Department of Surgery, The University of Hong Kong, Queen Mary Hospital, Hong Kong, China.
Ann Surg Oncol. 2010 Sep;17(9):2518-25. doi: 10.1245/s10434-010-1038-8. Epub 2010 Mar 31.
Biomarkers for accurate diagnosis of early hepatocellular carcinoma (HCC) are limited in number and clinical validation. We applied SELDI-TOF-MS ProteinChip technology to identify serum profile for distinguishing HCC and liver cirrhosis (LC) and to compare the accuracy of SELDI-TOF-MS profile and alpha-fetoprotein (AFP) level in HCC diagnosis.

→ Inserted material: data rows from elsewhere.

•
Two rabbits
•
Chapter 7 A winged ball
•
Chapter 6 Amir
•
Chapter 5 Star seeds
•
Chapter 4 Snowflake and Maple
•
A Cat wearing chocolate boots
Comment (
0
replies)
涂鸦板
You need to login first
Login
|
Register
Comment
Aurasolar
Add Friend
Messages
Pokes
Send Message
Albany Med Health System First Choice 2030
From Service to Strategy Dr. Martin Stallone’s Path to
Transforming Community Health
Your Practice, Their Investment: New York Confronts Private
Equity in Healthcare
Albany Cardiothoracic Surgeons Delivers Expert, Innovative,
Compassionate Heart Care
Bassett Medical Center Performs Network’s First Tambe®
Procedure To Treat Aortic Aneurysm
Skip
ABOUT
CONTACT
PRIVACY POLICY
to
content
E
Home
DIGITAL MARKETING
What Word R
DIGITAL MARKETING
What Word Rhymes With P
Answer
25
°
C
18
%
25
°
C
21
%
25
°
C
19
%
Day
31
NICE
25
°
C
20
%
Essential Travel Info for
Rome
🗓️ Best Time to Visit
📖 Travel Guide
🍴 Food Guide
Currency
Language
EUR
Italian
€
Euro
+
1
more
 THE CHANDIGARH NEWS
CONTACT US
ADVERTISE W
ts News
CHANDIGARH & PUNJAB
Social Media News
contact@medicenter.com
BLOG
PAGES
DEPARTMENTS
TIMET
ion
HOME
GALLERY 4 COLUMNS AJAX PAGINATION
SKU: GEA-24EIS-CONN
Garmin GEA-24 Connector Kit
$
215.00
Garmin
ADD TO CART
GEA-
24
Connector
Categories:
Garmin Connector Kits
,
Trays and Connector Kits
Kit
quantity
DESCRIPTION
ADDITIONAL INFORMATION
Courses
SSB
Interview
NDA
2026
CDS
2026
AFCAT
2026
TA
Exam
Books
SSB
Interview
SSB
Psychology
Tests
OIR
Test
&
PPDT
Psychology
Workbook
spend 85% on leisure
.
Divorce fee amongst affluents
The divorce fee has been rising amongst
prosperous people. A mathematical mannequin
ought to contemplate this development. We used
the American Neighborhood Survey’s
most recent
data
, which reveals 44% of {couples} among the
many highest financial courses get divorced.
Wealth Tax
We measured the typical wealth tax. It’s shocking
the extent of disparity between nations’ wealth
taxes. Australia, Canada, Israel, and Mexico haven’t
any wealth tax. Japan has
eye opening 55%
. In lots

Serum samples were obtained from 120 HCC and 120 LC patients for biomarker discovery and validation studies. ProteinChip technology was employed for generating SELDI-TOF proteomic features and analyzing serum proteins/peptides.
A diagnostic model was established by CART algorithm, which is based on 5 proteomic peaks with m/z values at 3324, 3994, 4665, 4795, and 5152. In the training set, the CART algorithm could differentiate HCC from LC subjects with a sensitivity and specificity of 98% and 95%, respectively. The results were assessed in blind validation using separate cohorts of 60 HCC and 60 LC patients, with an accuracy of 83% for HCC and 92% for LC patients. The diagnostic odd ratio (DOR) indicated that SELDI-TOF proteomic signature could achieve better diagnostic performance than serum AFP level at a cutoff of 20 ng/mL (AFP(20)) (92.72 vs 9.11), particularly superior for early-stage HCC (87% vs 54%). Importantly, a combined use of both tests could enhance the detection of HCC (sensitivity, 95%; specificity, 98%; DOR, 931).
Serum SELDI-TOF proteomic signature, alone or in combination with AFP marker, promises to be a good tool for early diagnosis and/screening of HCC in at-risk population with liver cirrhosis.
用于准确诊断早期肝细胞癌 (HCC) 的生物标志物数量有限,且尚未得到临床验证。我们应用 SELDI-TOF-MS 蛋白芯片技术来识别区分 HCC 和肝硬化 (LC) 的血清图谱,并比较 SELDI-TOF-MS 图谱和甲胎蛋白 (AFP) 水平在 HCC 诊断中的准确性。
从 120 例 HCC 和 120 例 LC 患者中获取血清样本,用于生物标志物发现和验证研究。采用蛋白芯片技术生成 SELDI-TOF 蛋白质组特征并分析血清蛋白/肽。
基于质荷比 (m/z) 值为 3324、3994、4665、4795 和 5152 的 5 个蛋白质峰,采用 CART 算法建立了诊断模型。在训练集中,CART 算法能够以 98%的敏感性和 95%的特异性区分 HCC 和 LC 患者。使用另外 60 例 HCC 和 60 例 LC 患者的独立队列进行盲法验证,HCC 的准确率为 83%,LC 患者的准确率为 92%。诊断比值比 (DOR) 表明,与 AFP 水平(截断值为 20ng/mL[AFP(20)])相比,SELDI-TOF 蛋白质组特征可实现更好的诊断性能(92.72 比 9.11),特别是在早期 HCC 中效果更佳(87%比 54%)。重要的是,联合使用这两种检测方法可提高 HCC 的检出率(敏感性为 95%,特异性为 98%,DOR 为 931)。
血清 SELDI-TOF 蛋白质组特征,单独或与 AFP 标志物联合使用,有望成为肝硬化高危人群中 HCC 早期诊断和/或筛查的良好工具。